▸ **EXERCISES**
A. Rewrite the part of the forum thread on setting compound starting at "## NaeGan (Sep" and ending at "or just taping.", putting "acrylic craft paint" in place of "artists paint".
B. Carry on the forum thread about setting compound from its last sentence.
BEGIN DOCUMENT PASSAGE
# lightweight setting compound question



## Home Remodeler (Jun 9, 2010)

Big Shoe said:


> Well, here's mud in your eye. Just skimmed out a bedroom that had semi-gloss knockdown walls. They looked pretty clean, so I went ahead and mixed up a couple buckets of 45 easysand and did my first cote, no sanding no nothing:w00t:................thinking about this thread as I was doing it? Go figure :laughing:
> 
> Stuck on like glue. Did two more cotes reg mud , sanded, painted ,looks like a million bucks!
> 
> ...


goodman - i mean really -- i use topping than a 5 minute in the pan -- mix it and go - i use 45 min that a good fast drying one - it still takes a day though -- why????


----------



## NaeGan (Sep 8, 2009)

If they used artists paint for the beach scene that could be why it wouldn't stick. Art paint is made to last for years and years and be exposed to light. The sheen is completely different. I haven't been doing this forever but I do know not to use oil in bathrooms and kitchens because it is definitely mold inducing. Even sandable 45 won't dry if the humidity is high enough that the moisture level in the air is in balance with the mud. Carry a humidity guage with you and it will help you with drying time and open time on your paint to. Oh, and I don't know what brand of mud you used, but the ProForm Lite is made for finish work and not multi-use. Not all compound can be used for everything. The ones formulated for skimming, plaster repair, and laminating aren't the same as the ones made for finish work or just taping.
END DOCUMENT PASSAGE
BEGIN GIVEN DATA
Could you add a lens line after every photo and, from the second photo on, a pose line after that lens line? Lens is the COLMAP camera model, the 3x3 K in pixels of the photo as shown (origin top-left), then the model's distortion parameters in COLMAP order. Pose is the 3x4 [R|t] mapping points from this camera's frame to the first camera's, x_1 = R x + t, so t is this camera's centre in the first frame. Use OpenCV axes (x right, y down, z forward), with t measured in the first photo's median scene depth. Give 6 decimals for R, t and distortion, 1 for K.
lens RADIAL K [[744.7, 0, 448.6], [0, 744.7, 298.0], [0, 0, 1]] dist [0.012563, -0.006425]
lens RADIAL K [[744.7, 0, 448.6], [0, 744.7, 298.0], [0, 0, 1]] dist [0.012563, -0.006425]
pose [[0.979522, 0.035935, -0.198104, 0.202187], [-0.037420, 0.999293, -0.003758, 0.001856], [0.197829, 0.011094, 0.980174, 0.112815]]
END GIVEN DATA
BEGIN GIVEN DATA
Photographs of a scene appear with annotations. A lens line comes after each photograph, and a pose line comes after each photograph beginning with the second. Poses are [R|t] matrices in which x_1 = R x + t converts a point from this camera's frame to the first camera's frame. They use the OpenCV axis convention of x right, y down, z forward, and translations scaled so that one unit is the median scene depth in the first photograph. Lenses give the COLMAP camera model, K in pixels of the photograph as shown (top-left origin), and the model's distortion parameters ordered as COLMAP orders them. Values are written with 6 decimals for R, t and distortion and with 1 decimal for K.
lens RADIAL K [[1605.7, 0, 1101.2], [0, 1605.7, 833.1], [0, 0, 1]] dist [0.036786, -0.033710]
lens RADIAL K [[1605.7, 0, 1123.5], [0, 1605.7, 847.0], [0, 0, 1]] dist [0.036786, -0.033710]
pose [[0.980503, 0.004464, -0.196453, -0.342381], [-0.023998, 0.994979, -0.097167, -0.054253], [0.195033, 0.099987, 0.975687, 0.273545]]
END GIVEN DATA
▸ **EXERCISE RESULTS**
A.
## NaeGan (Sep 8, 2009)

If they used acrylic craft paint for the beach scene that could be why it wouldn't stick. Art paint is made to last for years and years and be exposed to light. The sheen is completely different. I haven't been doing this forever but I do know not to use oil in bathrooms and kitchens because it is definitely mold inducing. Even sandable 45 won't dry if the humidity is high enough that the moisture level in the air is in balance with the mud. Carry a humidity guage with you and it will help you with drying time and open time on your paint to. Oh, and I don't know what brand of mud you used, but the ProForm Lite is made for finish work and not multi-use. Not all compound can be used for everything. The ones formulated for skimming, plaster repair, and laminating aren't the same as the ones made for finish work or just taping.

B.
----------



## Home Remodeler (Jun 9, 2010)

NaeGan said:


> If they used artists paint for the beach scene that could be why it wouldn't stick. Art paint is made to last for years and years and be exposed to light. The sheen is completely different. I haven't been doing this forever but I do know not to use oil in bathrooms and kitchens because it is definitely mold inducing. Even sandable 45 won't dry if the humidity is high enough that the moisture level in the air is in balance with the mud. Carry a humidity guage with you and it will help you with drying time and open time on your paint to. Oh, and I don't know what brand of mud you used, but the ProForm Lite is made for finish work and not multi-use. Not all compound can be used for everything. The ones formulated for skimming, plaster repair, and laminating aren't the same as the ones made for finish work or just taping.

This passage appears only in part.